Staff received regular relevant training to ensure they had the right skills and knowledge to support people with learning disabilities. They ensured people received effective care relating to their diet and their ongoing healthcare needs, and consulted with people, their relatives and health and social care professionals about their care and support needs.

People took part in activities of their choice that they enjoyed. People made everyday decisions for themselves, but for those people who lacked capacity to make important decisions related to their care and treatment best interest meetings were held, and these involved relatives and other professionals.

People and staff found the registered manager approachable and supportive; she was familiar with the needs of all the people. Regular staff and residents’ meetings were held where people and staff could express their views. People felt confident of raising concerns they might have with staff. The provider ensured that systems were in place to monitor the service and make sure that the quality of care and support people received was maintained and had on-going improvements.

We recommend that the provider reviews good practice guidance published by NICE in respect of management of medicines in Care Homes.

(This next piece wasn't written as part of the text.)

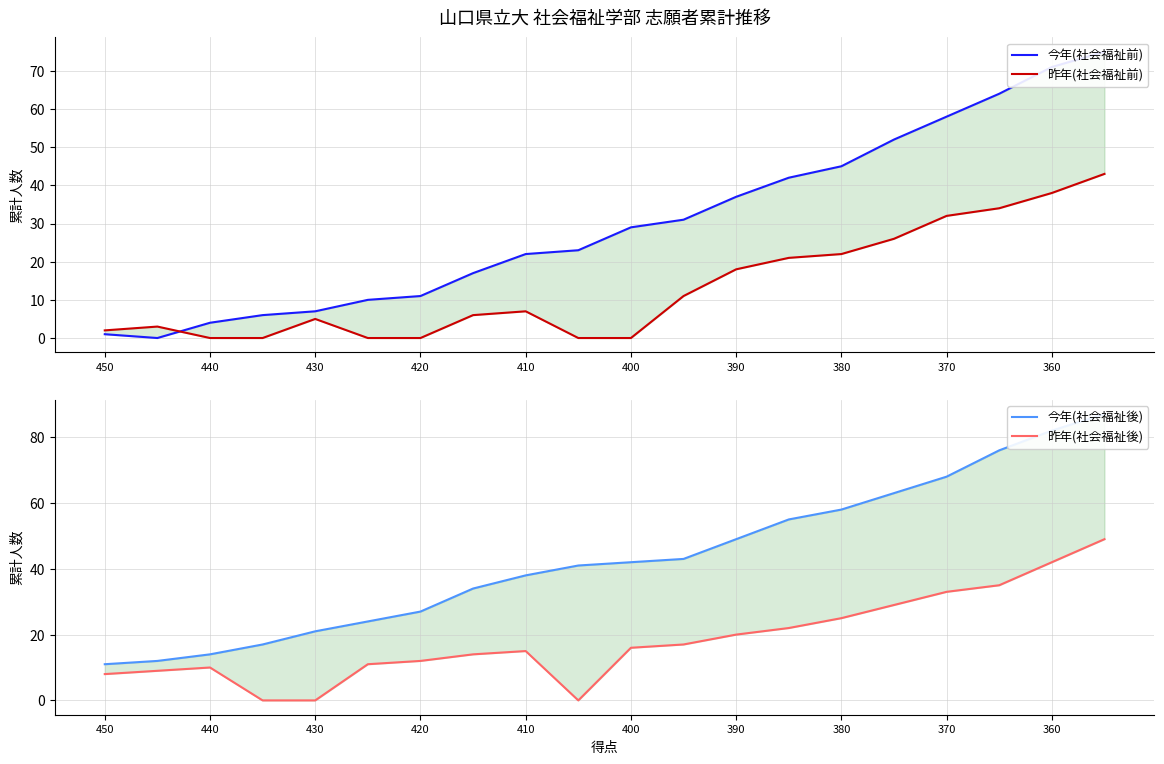

How many interior local peaks does the 昨年(社会福祉前) series have?

3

We have identified a breach of the Health and Social Care Act 2008 (Regulated Activities) Regulations 2010.

21 November 2013

During a routine inspection

We spoke with three people who used the service. Two people living at the service were not able to talk to us directly about their experiences due to their complex needs and communication difficulties, so we used a number of different methods to help us understand their experiences. We spoke with staff, spent time with people, read records, looked around the home and made observations of the care and support that people received. People we spoke with were positive about the service. People told us that the staff were 'nice.' One person told us 'It's good here. I have friends.'

We saw that the provider had systems in place to obtain consent from people in relation to the care and support they received.

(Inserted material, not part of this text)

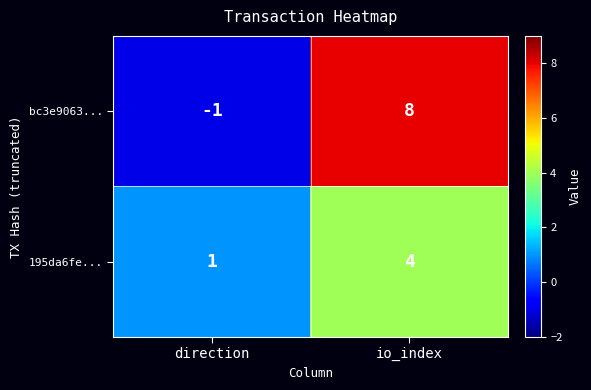

List the series in order of their overall mean, highest first.

bc3e9063..., 195da6fe...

People told us and records confirmed that the service responded to people's health needs and that staff talked to people about their care and any changes that may be needed. People said that they were happy with the care they received and that they got on well with the small team of staff.

People told us that they felt safe and that if they were not happy about anything they would speak to the manager.

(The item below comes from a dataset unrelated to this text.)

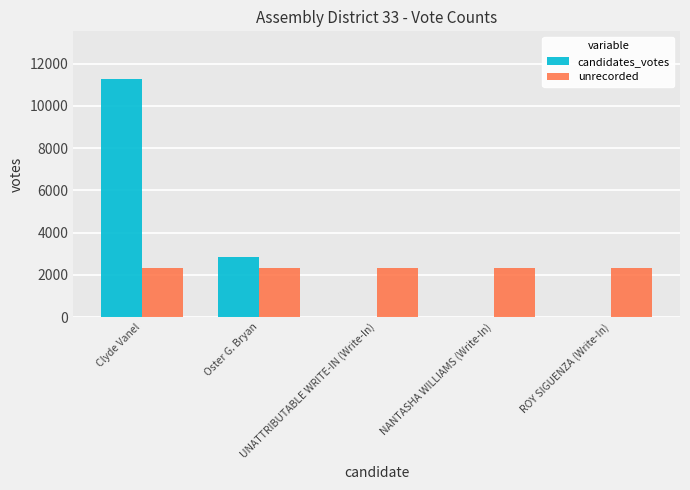

What is the sum of all candidates_votes values?

14141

We found that there were effective recruitment and selection processes in place for the recruitment and management of staff, and the staff working there had had the necessary recruitment checks.

The provider had procedures in place for dealing with complaints, comments and suggestions. There were systems in place to safeguard people from harm and abuse.

19 March 2013

During a routine inspection

People told us or expressed that they liked living at Fiveways and told us staff treated them with dignity and respect. One person told us 'I am very happy here. I like the staff we get on well. Another person told us 'staff are very nice. I like living here.

People met regularly to talk about the service and things like the menu and activities. Independence and individuality was promoted within the home. People living at the service were supported, enabled and encouraged to express their views and to make or participate in making decisions relating to their care and treatment. People told us or expressed that the staff were kind and helpful and that they felt safe. We saw that staff spoke to people with kindness and patience.

People told us or expressed that the staff were kind and helpful and that they felt safe. We saw that staff spoke to people with kindness and patience.

People's hobbies and interests were supported and people were supported to keep in touch with and visit their family and friends. People who used the service were part of the local and wider community and had support to access and take part in a wide range of leisure and work activities.

The service worked closely with health and social care professionals to ensure that people had the support they needed to remain well and healthy.